Your email is never published nor shared. Required fields are marked *

*
*

You may use these HTML tags and attributes <a href="" title=""> <abbr title=""> <acronym title=""> <b> <blockquote cite=""> <cite> <code> <del datetime=""> <em> <i> <q cite=""> <s> <strike> <strong>

  • NEED HELP?


    My company has created products like vSearch ("Super vCenter"), vijavaNG APIs, EAM APIs, ICE tool. We also help clients with virtualization and cloud computing on customized development, training. Should you, or someone you know, need these products and services, please feel free to contact me: steve __AT__ doublecloud.org.

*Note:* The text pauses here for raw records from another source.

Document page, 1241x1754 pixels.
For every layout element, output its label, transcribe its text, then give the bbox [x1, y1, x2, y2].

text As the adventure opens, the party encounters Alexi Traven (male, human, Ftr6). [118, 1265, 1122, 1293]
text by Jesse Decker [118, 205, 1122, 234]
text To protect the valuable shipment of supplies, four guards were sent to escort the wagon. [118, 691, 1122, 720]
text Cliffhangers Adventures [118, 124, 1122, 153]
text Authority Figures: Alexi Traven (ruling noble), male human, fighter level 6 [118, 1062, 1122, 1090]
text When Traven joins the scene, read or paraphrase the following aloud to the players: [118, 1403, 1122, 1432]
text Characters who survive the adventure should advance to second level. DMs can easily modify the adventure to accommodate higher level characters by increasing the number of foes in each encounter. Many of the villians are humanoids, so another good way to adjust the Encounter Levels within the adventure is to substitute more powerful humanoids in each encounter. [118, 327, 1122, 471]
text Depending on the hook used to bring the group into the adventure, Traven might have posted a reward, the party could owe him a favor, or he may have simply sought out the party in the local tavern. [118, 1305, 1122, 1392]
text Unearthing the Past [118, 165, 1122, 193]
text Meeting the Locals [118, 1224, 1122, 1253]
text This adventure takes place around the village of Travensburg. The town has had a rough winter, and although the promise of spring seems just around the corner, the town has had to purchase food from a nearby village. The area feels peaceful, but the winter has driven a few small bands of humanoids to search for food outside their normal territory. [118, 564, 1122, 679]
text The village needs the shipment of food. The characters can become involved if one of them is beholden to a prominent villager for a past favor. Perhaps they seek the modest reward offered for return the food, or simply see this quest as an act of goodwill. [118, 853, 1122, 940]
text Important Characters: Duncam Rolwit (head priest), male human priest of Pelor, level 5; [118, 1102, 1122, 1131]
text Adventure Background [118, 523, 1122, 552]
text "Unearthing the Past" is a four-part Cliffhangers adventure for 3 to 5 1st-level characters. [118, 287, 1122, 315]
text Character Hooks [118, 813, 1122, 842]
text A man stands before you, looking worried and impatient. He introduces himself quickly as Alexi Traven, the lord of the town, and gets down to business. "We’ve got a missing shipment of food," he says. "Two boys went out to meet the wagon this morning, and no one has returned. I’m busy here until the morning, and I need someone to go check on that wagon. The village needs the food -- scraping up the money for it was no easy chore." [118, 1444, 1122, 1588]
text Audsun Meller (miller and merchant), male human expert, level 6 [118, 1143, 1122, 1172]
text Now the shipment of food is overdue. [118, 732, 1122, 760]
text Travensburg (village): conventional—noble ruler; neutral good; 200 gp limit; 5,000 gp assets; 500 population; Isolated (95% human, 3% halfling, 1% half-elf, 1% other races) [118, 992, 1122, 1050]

    Me: Steve Jin, VMware vExpert who authored the VMware VI and vSphere SDK by Prentice Hall, and created the de factor open source vSphere Java API while working at VMware engineering. Companies like Cisco, EMC, NetApp, HP, Dell, VMware, are among the users of the API and other tools I developed for their products, internal IT orchestration, and test automation.